[Input data Boundary: Start]
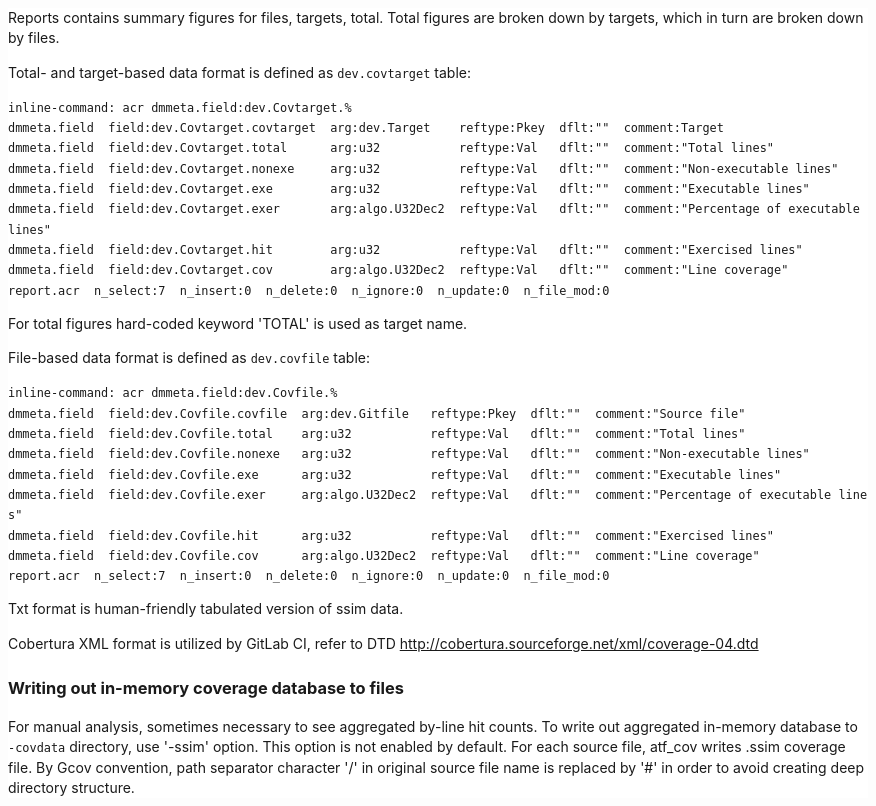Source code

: Reports contains summary figures for files, targets, total.
Total figures are broken down by targets, which in turn are broken down by files.

Total- and target-based data format is defined as `dev.covtarget` table:
```
inline-command: acr dmmeta.field:dev.Covtarget.%
dmmeta.field  field:dev.Covtarget.covtarget  arg:dev.Target    reftype:Pkey  dflt:""  comment:Target
dmmeta.field  field:dev.Covtarget.total      arg:u32           reftype:Val   dflt:""  comment:"Total lines"
dmmeta.field  field:dev.Covtarget.nonexe     arg:u32           reftype:Val   dflt:""  comment:"Non-executable lines"
dmmeta.field  field:dev.Covtarget.exe        arg:u32           reftype:Val   dflt:""  comment:"Executable lines"
dmmeta.field  field:dev.Covtarget.exer       arg:algo.U32Dec2  reftype:Val   dflt:""  comment:"Percentage of executable lines"
dmmeta.field  field:dev.Covtarget.hit        arg:u32           reftype:Val   dflt:""  comment:"Exercised lines"
dmmeta.field  field:dev.Covtarget.cov        arg:algo.U32Dec2  reftype:Val   dflt:""  comment:"Line coverage"
report.acr  n_select:7  n_insert:0  n_delete:0  n_ignore:0  n_update:0  n_file_mod:0
```
For total figures hard-coded keyword 'TOTAL' is used as target name.


File-based data format is defined as `dev.covfile` table:

```
inline-command: acr dmmeta.field:dev.Covfile.%
dmmeta.field  field:dev.Covfile.covfile  arg:dev.Gitfile   reftype:Pkey  dflt:""  comment:"Source file"
dmmeta.field  field:dev.Covfile.total    arg:u32           reftype:Val   dflt:""  comment:"Total lines"
dmmeta.field  field:dev.Covfile.nonexe   arg:u32           reftype:Val   dflt:""  comment:"Non-executable lines"
dmmeta.field  field:dev.Covfile.exe      arg:u32           reftype:Val   dflt:""  comment:"Executable lines"
dmmeta.field  field:dev.Covfile.exer     arg:algo.U32Dec2  reftype:Val   dflt:""  comment:"Percentage of executable lines"
dmmeta.field  field:dev.Covfile.hit      arg:u32           reftype:Val   dflt:""  comment:"Exercised lines"
dmmeta.field  field:dev.Covfile.cov      arg:algo.U32Dec2  reftype:Val   dflt:""  comment:"Line coverage"
report.acr  n_select:7  n_insert:0  n_delete:0  n_ignore:0  n_update:0  n_file_mod:0
```

Txt format is human-friendly tabulated version of ssim data.

Cobertura XML format is utilized by GitLab CI,
refer to DTD http://cobertura.sourceforge.net/xml/coverage-04.dtd

### Writing out in-memory coverage database to files

For manual analysis, sometimes necessary to see aggregated by-line hit counts.
To write out aggregated in-memory database to `-covdata` directory, use '-ssim' option.
This option is not enabled by default.
For each source file, atf_cov writes .ssim coverage file.
By Gcov convention, path separator character '/' in original source file name
is replaced by '#' in order to avoid creating deep directory structure.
[Input data Boundary: End]
Work order: Which lines of the data above contain the string "based"? Copy each of them.

Solution to the exercise:
Total- and target-based data format is defined as `dev.covtarget` table:
File-based data format is defined as `dev.covfile` table:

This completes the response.